Saturday, January 26, 2008

Stretching a Dollar to a Pound

Living in England is a bit of a fiscal stretch: while we're here, I'm still just being paid my Calvin salary (which isn't exactly lavish to begin with), in American dollars, whilst trying to maintain a home of six in the British economy (it doesn't help that walking everywhere seems to make our 4 kids absolutely ravenous). While the exchange is a touch better than it's been over the past 8 months, it's still basically 2:1; that is, something that costs £1 = $2USD. So as we're walking through the supermarket, we double what we see.

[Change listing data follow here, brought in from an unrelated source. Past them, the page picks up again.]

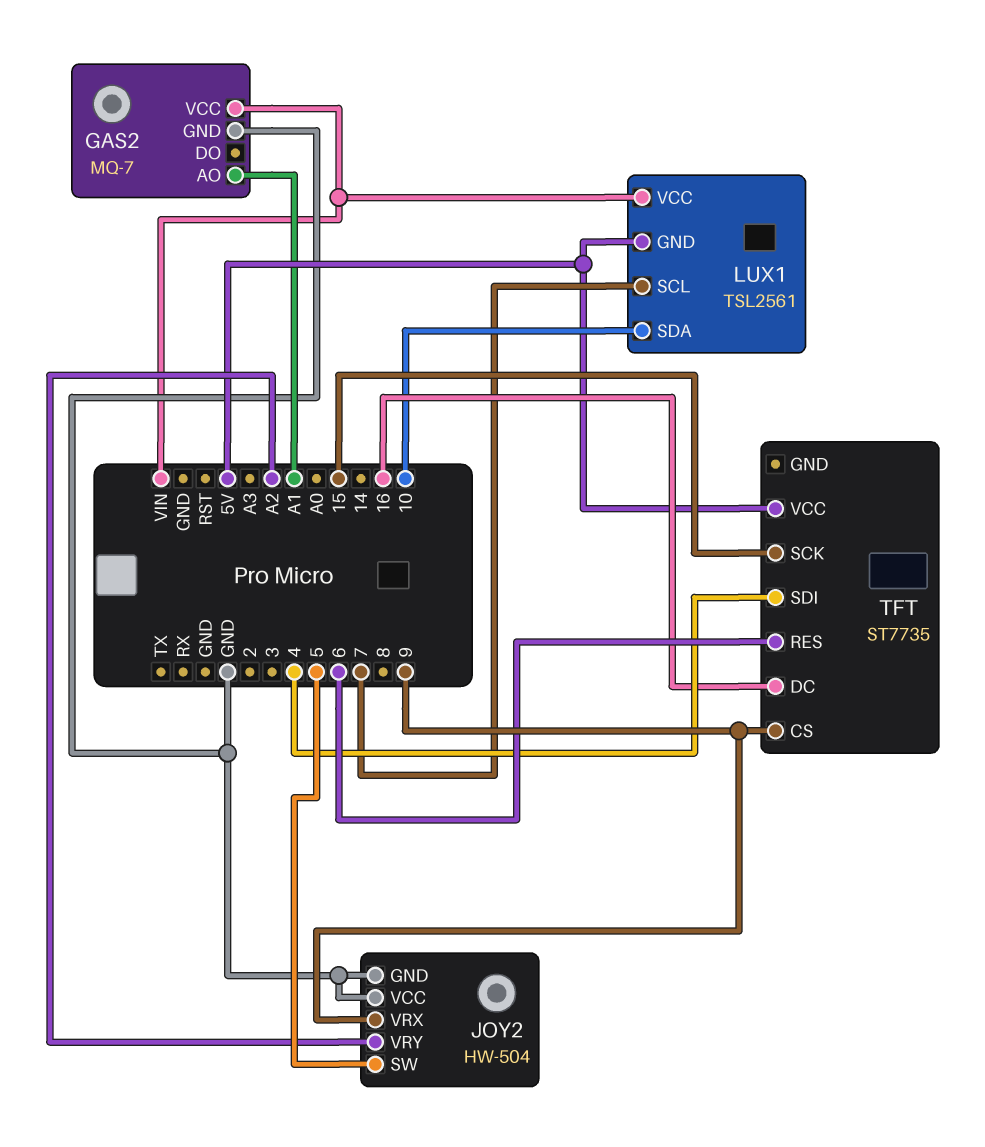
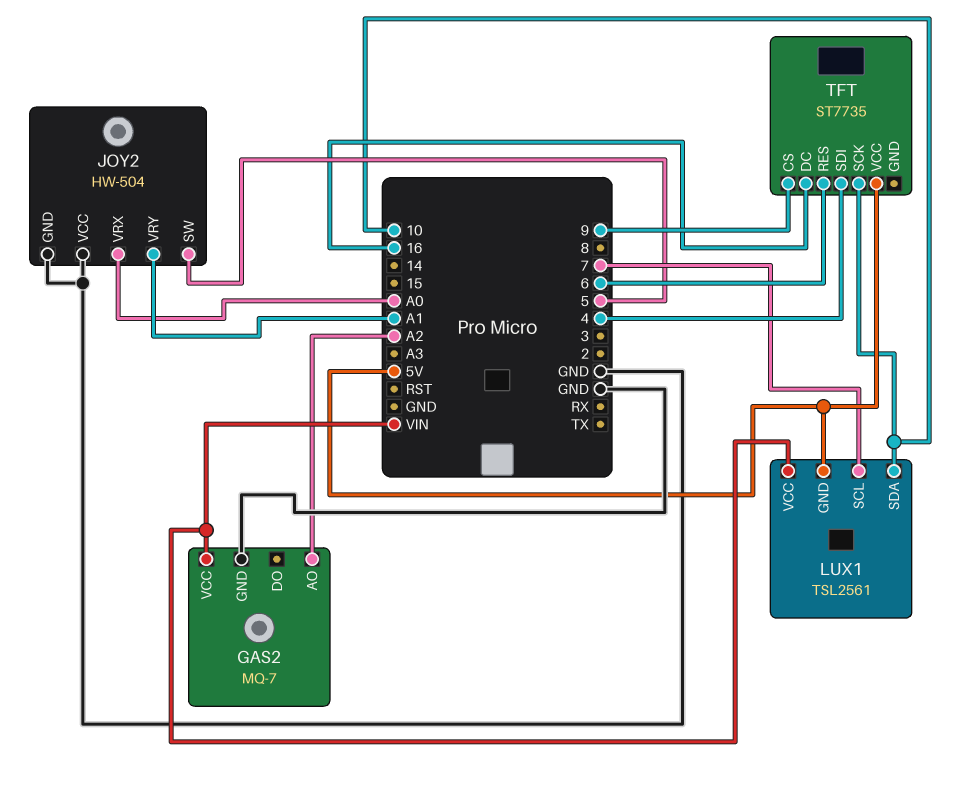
GAS2 pin AO: A1 -> A2
JOY2 pin VRX: 9 -> A0
JOY2 pin VRY: A2 -> A1
TFT pin SCK: 15 -> 10

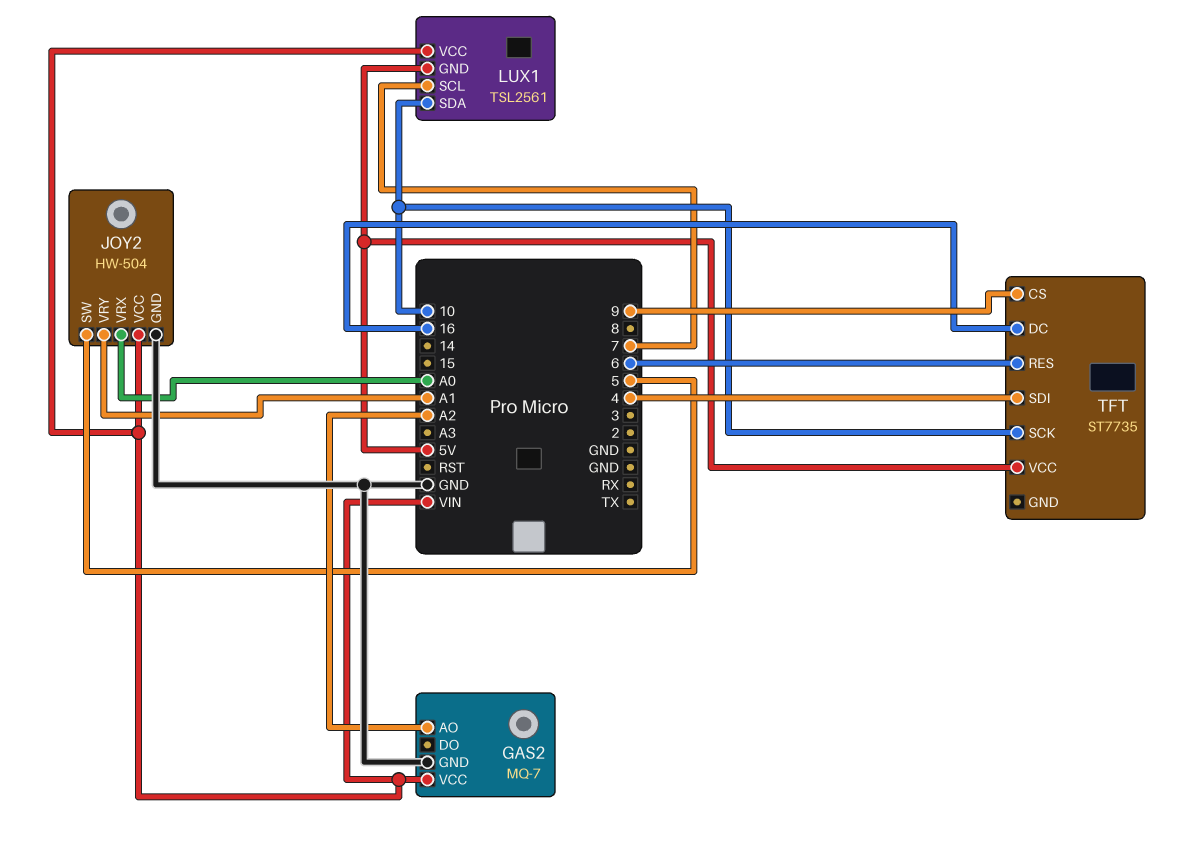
JOY2 pin VCC: GND -> VIN

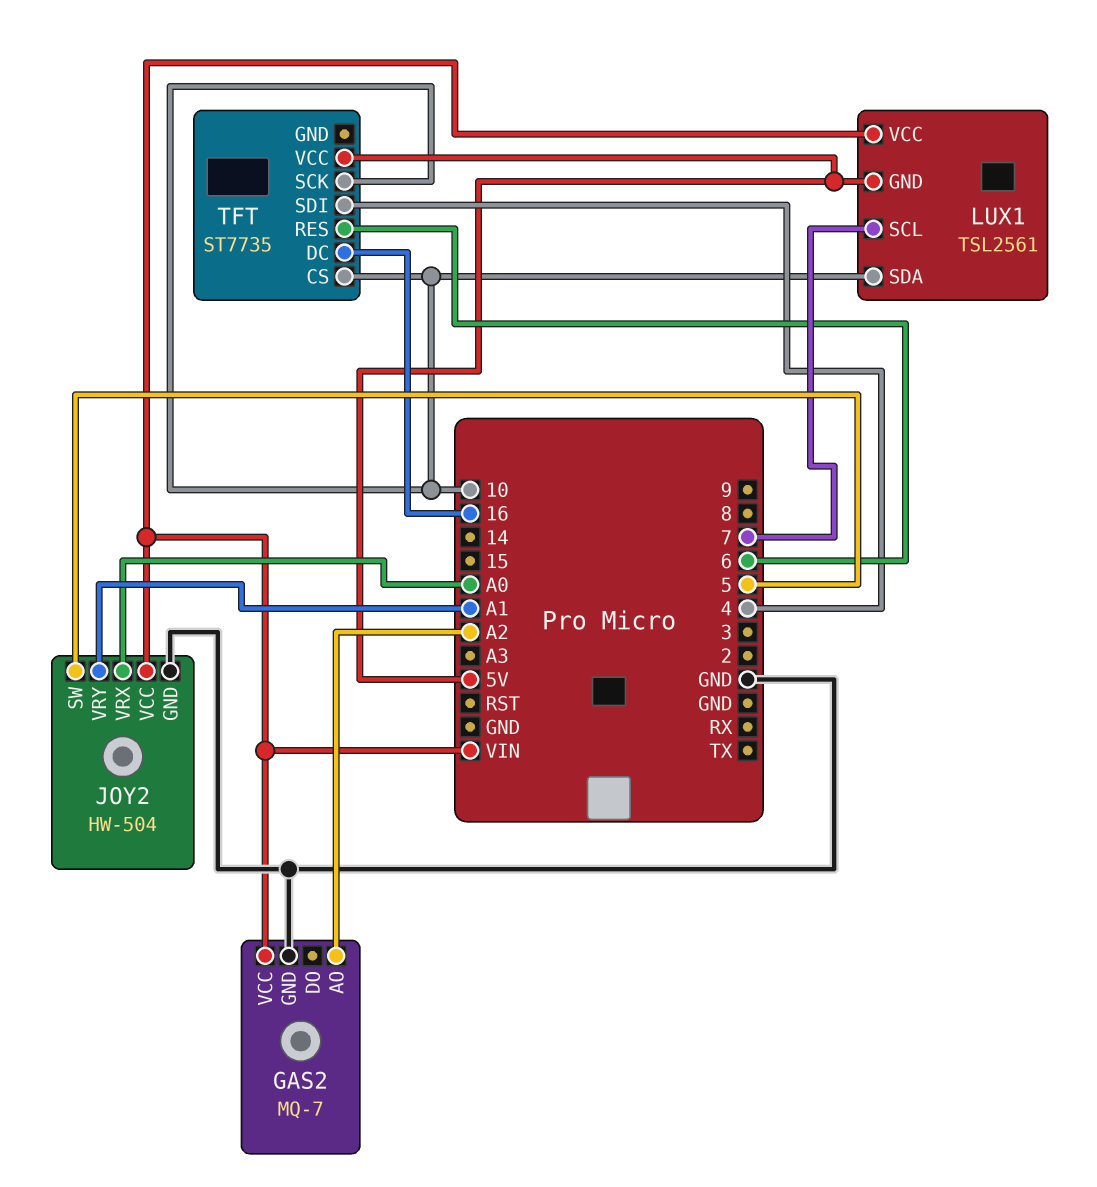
TFT pin CS: 9 -> 10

However, some things are remarkably inexpensive here. For instance, Stilton cheese--a veritable luxury at home--is ridiculously cheap. A wedge that would be $12 at home can be had for 75 pence here! We've already had chips (80p) drenched in Stilton and farmhouse cheddar one night!

We've also learned some tricks. For instance, Deanna noticed that if we get to the supermarket about 40 minutes before it closes, all sorts of fresh things get drastically reduced--including baguette, scones and "baps" (buns for lunches). We've also found all the no-name products available. And once I even got 3 bottles of Stella Artois from a broken case for 50 pence/bottle!

Plus, the challenge of stretching a dollar to a pound constitutes its own kind of free entertainment: the supermarket becomes a hunt, a puzzle, a contest. Even the kids join in the game, trying to find ways to squeeze some luxury--like a bottle of Coke--from an American paycheck.


Marty Michelson said...

I'm enjoying reading your family's life's journeys! ~ marty m.

Aunt Linda said...

HI reading your postings. very to all....Aunt Linda

Greg said...

We just had five students from Calvin with us (one who stayed on) Someone mentioned you were in York.
Fantastic! Sounds like fun.

Supermarketing as free entertainment may be worth a book.

Anyway way of getting you over into the Alpine air while your on this side of the ocean?



James K.A. Smith said...

Hi Greg: Yes, I was very jealous of those students getting to spend a few weeks with you at L'abri! And I'll be in touch about coming there ourselves: I've been invited to give some lectures in the Netherlands, and if the timing's right, we were thinking of extending that to a bit of a continental tour and would love to spend some time with you all in Huemoz. I'd be happy to give a talk or two.